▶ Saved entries

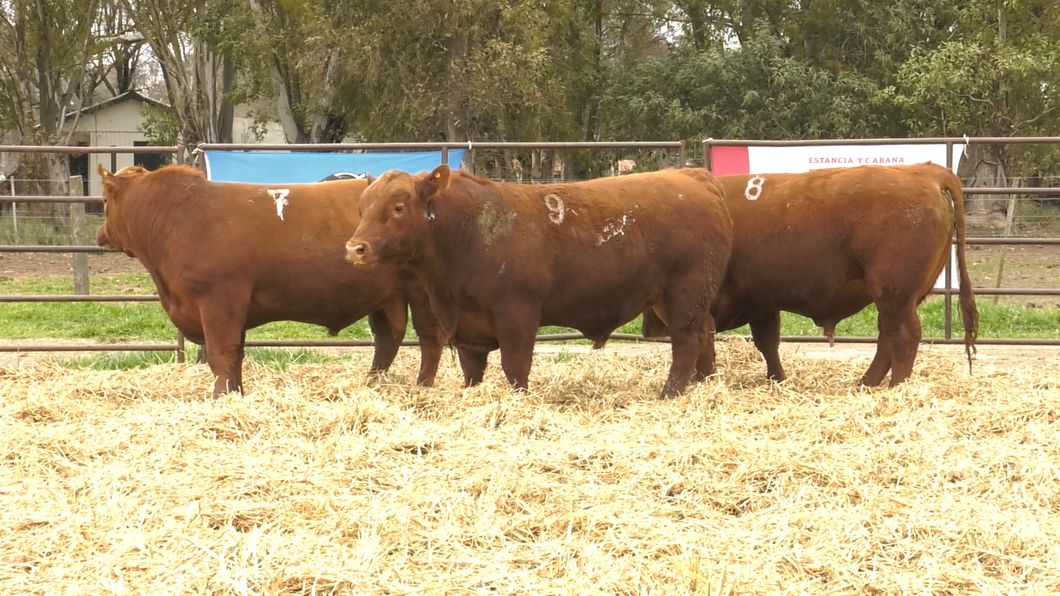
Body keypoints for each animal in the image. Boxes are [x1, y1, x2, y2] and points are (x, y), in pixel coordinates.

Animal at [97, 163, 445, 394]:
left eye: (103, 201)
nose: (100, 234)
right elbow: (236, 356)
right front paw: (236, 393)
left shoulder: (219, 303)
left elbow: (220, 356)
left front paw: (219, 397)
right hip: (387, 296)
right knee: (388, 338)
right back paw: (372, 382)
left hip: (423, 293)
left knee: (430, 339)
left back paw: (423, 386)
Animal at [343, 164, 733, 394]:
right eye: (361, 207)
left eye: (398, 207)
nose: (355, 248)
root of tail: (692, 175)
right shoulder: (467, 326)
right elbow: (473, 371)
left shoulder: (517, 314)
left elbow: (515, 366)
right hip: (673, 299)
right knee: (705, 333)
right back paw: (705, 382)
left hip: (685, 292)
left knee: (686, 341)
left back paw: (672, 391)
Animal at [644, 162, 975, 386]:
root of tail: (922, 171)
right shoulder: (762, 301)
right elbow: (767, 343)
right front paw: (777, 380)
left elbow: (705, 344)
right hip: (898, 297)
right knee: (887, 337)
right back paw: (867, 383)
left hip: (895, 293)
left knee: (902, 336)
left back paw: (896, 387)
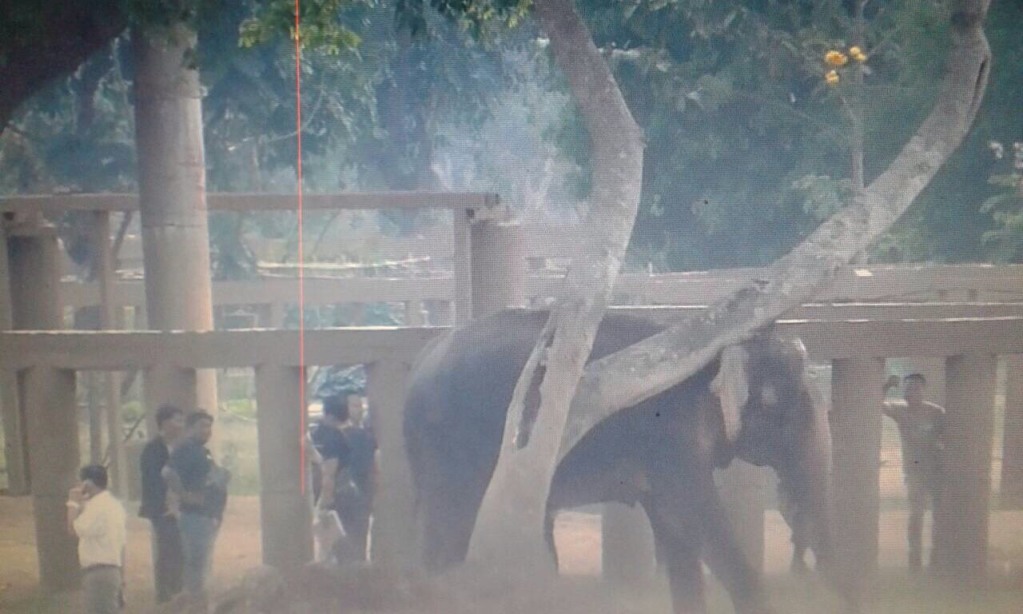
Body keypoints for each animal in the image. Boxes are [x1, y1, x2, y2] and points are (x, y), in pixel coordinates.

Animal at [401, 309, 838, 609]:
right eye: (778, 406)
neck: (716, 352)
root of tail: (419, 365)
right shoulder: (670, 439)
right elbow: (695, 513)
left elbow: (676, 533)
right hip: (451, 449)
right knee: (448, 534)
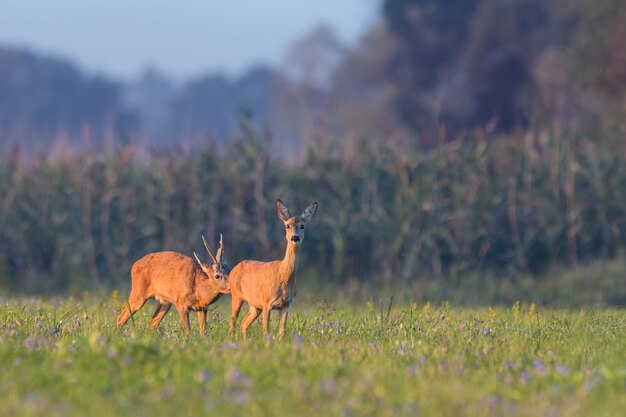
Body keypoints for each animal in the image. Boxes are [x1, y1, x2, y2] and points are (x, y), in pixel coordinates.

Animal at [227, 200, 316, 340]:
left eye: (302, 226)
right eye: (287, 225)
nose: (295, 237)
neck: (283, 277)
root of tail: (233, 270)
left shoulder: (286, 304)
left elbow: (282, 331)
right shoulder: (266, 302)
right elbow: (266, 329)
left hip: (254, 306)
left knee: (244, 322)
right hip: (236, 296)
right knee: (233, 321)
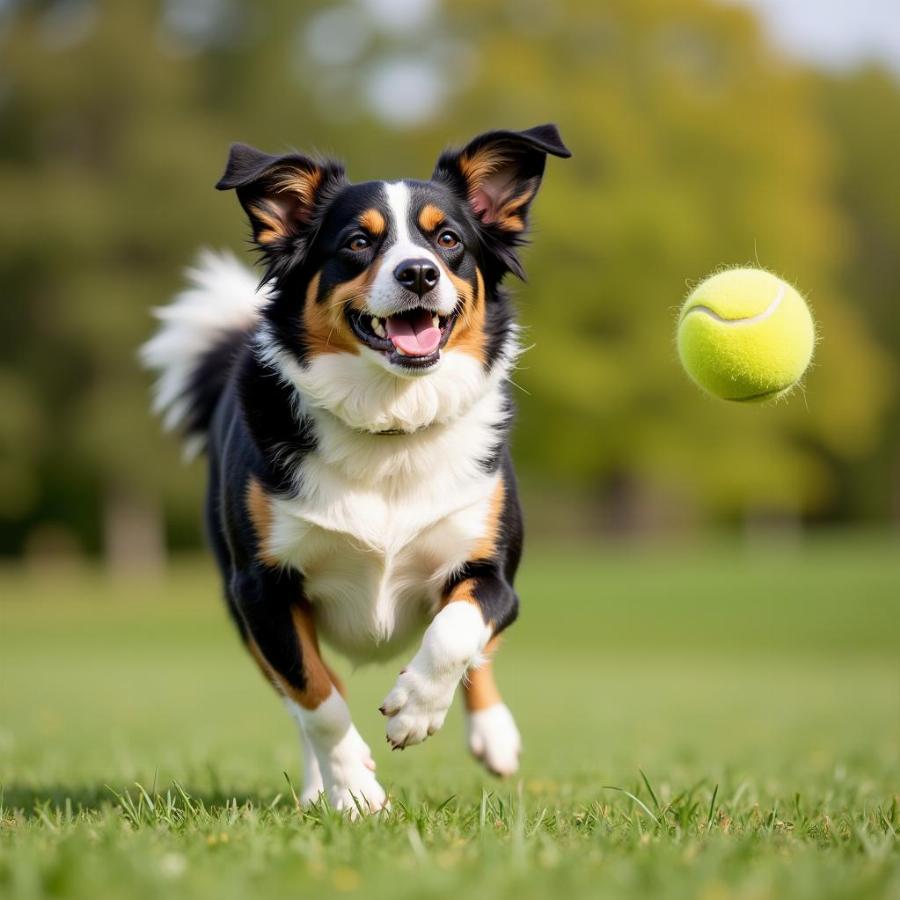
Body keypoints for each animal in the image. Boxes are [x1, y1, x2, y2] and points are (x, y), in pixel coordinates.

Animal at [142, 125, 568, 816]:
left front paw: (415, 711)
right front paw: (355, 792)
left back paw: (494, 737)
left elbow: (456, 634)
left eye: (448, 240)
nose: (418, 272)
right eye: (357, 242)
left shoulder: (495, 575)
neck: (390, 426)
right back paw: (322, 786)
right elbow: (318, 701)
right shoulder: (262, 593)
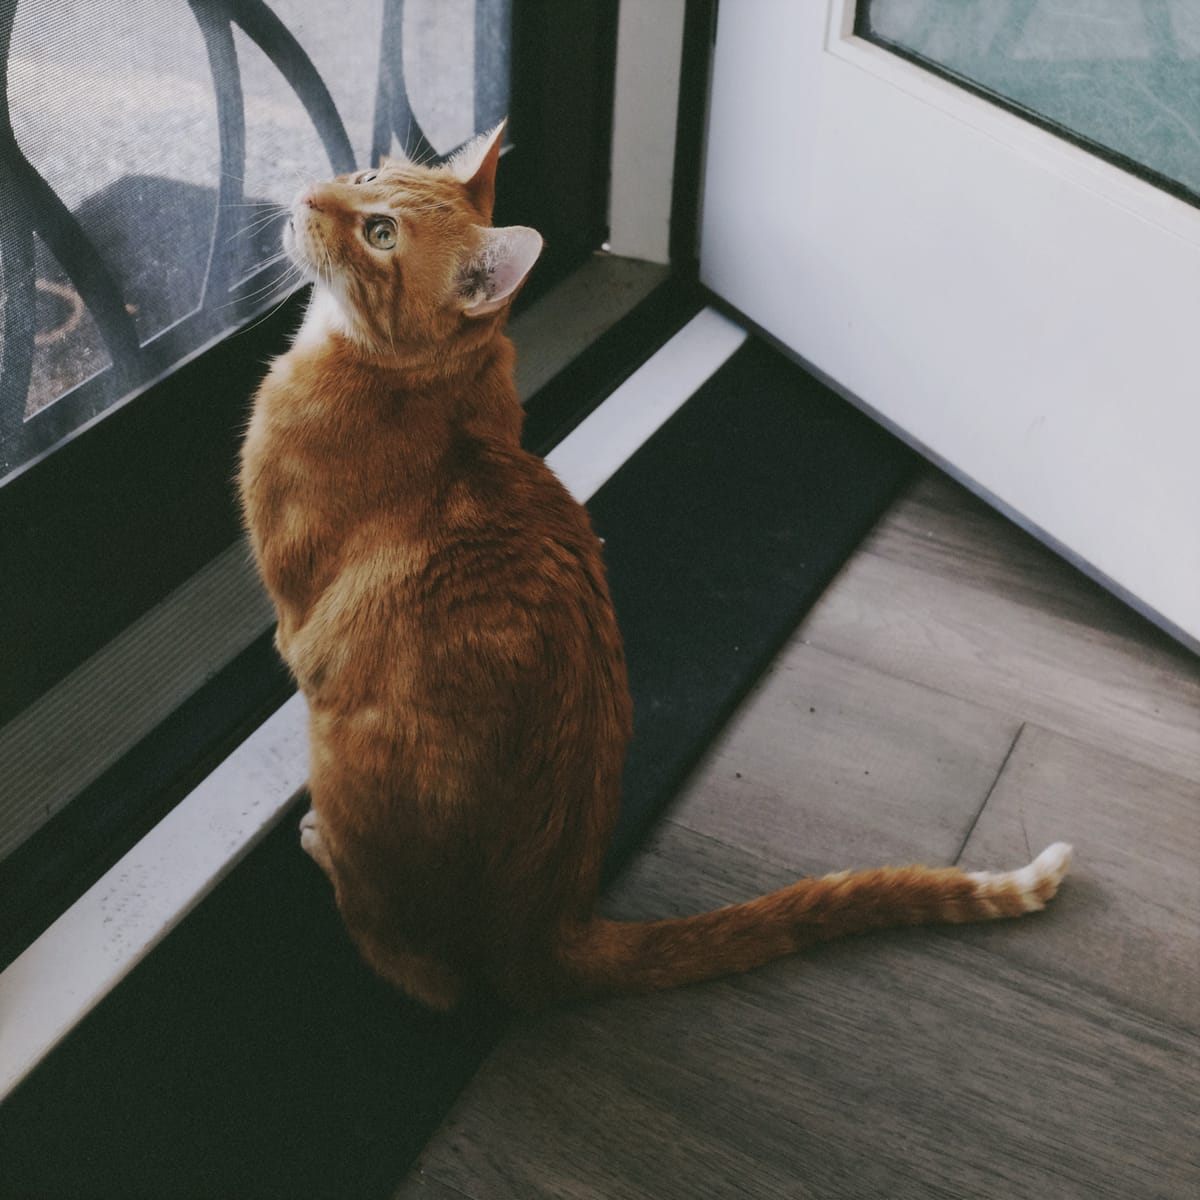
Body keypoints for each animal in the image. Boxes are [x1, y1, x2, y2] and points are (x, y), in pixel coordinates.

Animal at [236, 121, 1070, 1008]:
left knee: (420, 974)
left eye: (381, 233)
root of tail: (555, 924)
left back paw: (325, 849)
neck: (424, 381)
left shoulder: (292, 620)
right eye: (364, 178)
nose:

▶ Work instruction
Copy the final portion of the records: every line from the one containing "left elbow: (705, 344)" through the last, word for word, without pictures.

▶ Exercise result
left elbow: (705, 344)
right hip: (898, 297)
right knee: (887, 337)
right back paw: (867, 383)
left hip: (895, 293)
left knee: (902, 336)
left back paw: (896, 387)
Body keypoints for each animal in the image. Boxes are [x1, y1, x2, y2] and points are (x, y), in pixel coordinates.

Animal at [401, 309, 838, 609]:
right eye: (778, 406)
neck: (716, 352)
root of tail: (419, 365)
right shoulder: (670, 439)
right elbow: (695, 513)
left elbow: (676, 533)
right hip: (451, 449)
right knee: (448, 534)
Body keypoints for each animal in the image. Boxes are [x1, y1, x2, y2] and points are (x, y), in pixel coordinates.

Animal at [227, 200, 316, 340]:
left eye: (302, 226)
right eye: (287, 225)
nose: (295, 237)
neck: (283, 277)
root of tail: (233, 270)
left shoulder: (286, 304)
left elbow: (282, 331)
right shoulder: (266, 302)
right elbow: (266, 329)
left hip: (254, 306)
left knee: (244, 322)
right hip: (236, 296)
right knee: (233, 321)
Body keypoints for each animal in the image. Boxes are [x1, y1, x2, y2] and points are (x, y), in pixel coordinates.

Animal at [142, 125, 568, 816]:
left front paw: (415, 711)
right front paw: (355, 792)
left back paw: (494, 737)
left elbow: (456, 634)
left eye: (448, 240)
nose: (418, 272)
right eye: (357, 242)
left shoulder: (495, 575)
neck: (390, 426)
right back paw: (322, 786)
right elbow: (318, 701)
right shoulder: (262, 593)
Body keypoints for each animal in the image. Boxes are [x1, y1, x2, y2] and points are (x, y), in pixel coordinates.

Animal at [236, 121, 1070, 1008]:
left knee: (420, 974)
left eye: (381, 233)
root of tail: (555, 924)
left back paw: (325, 849)
neck: (424, 381)
left shoulder: (292, 620)
right eye: (364, 178)
nose:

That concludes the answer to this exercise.